◆ Requirement 1 ◆
From the rows below, set out the stretch from the line containing "Taking the place" through the line containing "Answer: approximately 45°" as a numbered list, skipping blank lines.

+++ Text excerpt +++

Newton didn't blink when Auburn fell behind 21-7 in the first quarter, the third time it has trailed at home by at least 13 points this season. The Tigers have the ability to run or pass as needed. They have the ability to score as needed, too, which has been a good thing with their defense.
"I think he's going to play a long, long time and make a lotta, lotta money," Auburn defensive coordinator Ted Roof said.
This Auburn defense has allowed at least 31 points in four of the Tigers' past six games and did so Saturday against a team that fell to 5-6. If physical fatigue may be blamed, there is a reprieve. Auburn gets a bye after 11 straight games.
Mental fatigue may leave a more lasting bruise. In a game marred by nine personal fouls and six other major infractions, the officials ejected two Auburn defenders, end Michael Goggans and tackle Mike Blanc, for throwing punches late in the fourth quarter. Goggans and Blanc will have to sit out the first half of the Alabama game per NCAA rules. Roof winced at the thought of playing without them.
"You want to take a full complement of your folks into every football game," Roof said. "Certainly it's the biggest football game of the year for us. But it is what is. You move forward. Hang together and move forward. That's what we do."
The Alabama game may reveal whether Auburn is a great team or just a good team led by a great player. If Saturday is any indication, the latter is true. Newton held up his end of the deal. Under the hottest of spotlights, Newton proved again what he has proved every game this season -- he is the best player in the country.

+++

◆ Requirement 2 ◆
Quote the Auburn football article above in full, word for word.

+++ Given data +++

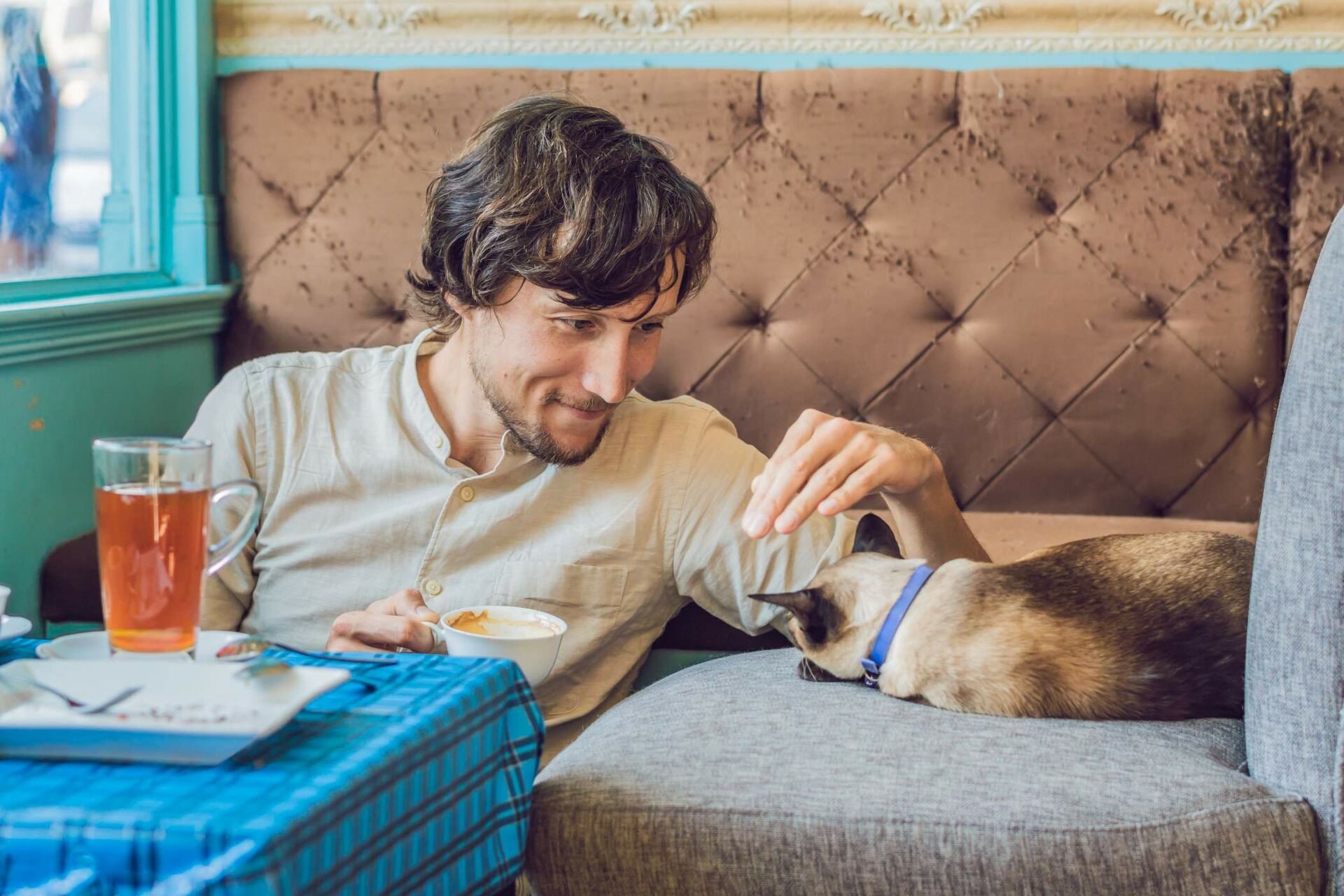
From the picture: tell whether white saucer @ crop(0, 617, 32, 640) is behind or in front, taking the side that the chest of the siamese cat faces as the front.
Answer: in front

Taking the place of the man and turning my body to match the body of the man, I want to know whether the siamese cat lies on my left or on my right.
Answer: on my left

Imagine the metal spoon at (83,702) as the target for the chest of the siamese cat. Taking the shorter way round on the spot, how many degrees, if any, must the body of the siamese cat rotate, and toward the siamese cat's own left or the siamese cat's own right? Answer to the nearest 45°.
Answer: approximately 45° to the siamese cat's own left

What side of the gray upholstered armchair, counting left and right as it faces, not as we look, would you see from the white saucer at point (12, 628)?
front

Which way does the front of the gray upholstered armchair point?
to the viewer's left

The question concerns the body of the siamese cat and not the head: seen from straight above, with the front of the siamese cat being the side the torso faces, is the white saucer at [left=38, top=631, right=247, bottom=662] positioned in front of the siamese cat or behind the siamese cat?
in front

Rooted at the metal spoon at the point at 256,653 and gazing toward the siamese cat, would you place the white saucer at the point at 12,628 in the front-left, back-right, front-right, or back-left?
back-left

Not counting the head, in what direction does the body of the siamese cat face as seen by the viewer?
to the viewer's left

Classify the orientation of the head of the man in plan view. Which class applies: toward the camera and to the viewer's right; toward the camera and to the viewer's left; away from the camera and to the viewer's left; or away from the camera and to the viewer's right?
toward the camera and to the viewer's right

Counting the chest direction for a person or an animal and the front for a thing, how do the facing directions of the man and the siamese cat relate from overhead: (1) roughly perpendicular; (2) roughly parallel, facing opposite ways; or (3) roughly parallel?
roughly perpendicular

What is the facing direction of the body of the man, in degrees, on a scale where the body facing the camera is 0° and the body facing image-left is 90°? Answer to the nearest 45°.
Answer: approximately 0°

+++

◆ Solution 1 ◆
1. Taking the place of the man and turning my body to match the body of the man, I want to know whether the siamese cat lies on my left or on my right.
2. Answer: on my left
3. Imagine the metal spoon at (83,702) as the target for the chest of the siamese cat. Taking the shorter way round on the spot, how many degrees, if any, must the body of the siamese cat rotate, and toward the siamese cat's own left or the siamese cat's own right? Answer to the nearest 45°.
4. Answer: approximately 45° to the siamese cat's own left

◆ Solution 2 ◆
Newton didn't blink when Auburn fell behind 21-7 in the first quarter, the third time it has trailed at home by at least 13 points this season. The Tigers have the ability to run or pass as needed. They have the ability to score as needed, too, which has been a good thing with their defense.
"I think he's going to play a long, long time and make a lotta, lotta money," Auburn defensive coordinator Ted Roof said.
This Auburn defense has allowed at least 31 points in four of the Tigers' past six games and did so Saturday against a team that fell to 5-6. If physical fatigue may be blamed, there is a reprieve. Auburn gets a bye after 11 straight games.
Mental fatigue may leave a more lasting bruise. In a game marred by nine personal fouls and six other major infractions, the officials ejected two Auburn defenders, end Michael Goggans and tackle Mike Blanc, for throwing punches late in the fourth quarter. Goggans and Blanc will have to sit out the first half of the Alabama game per NCAA rules. Roof winced at the thought of playing without them.
"You want to take a full complement of your folks into every football game," Roof said. "Certainly it's the biggest football game of the year for us. But it is what is. You move forward. Hang together and move forward. That's what we do."
The Alabama game may reveal whether Auburn is a great team or just a good team led by a great player. If Saturday is any indication, the latter is true. Newton held up his end of the deal. Under the hottest of spotlights, Newton proved again what he has proved every game this season -- he is the best player in the country.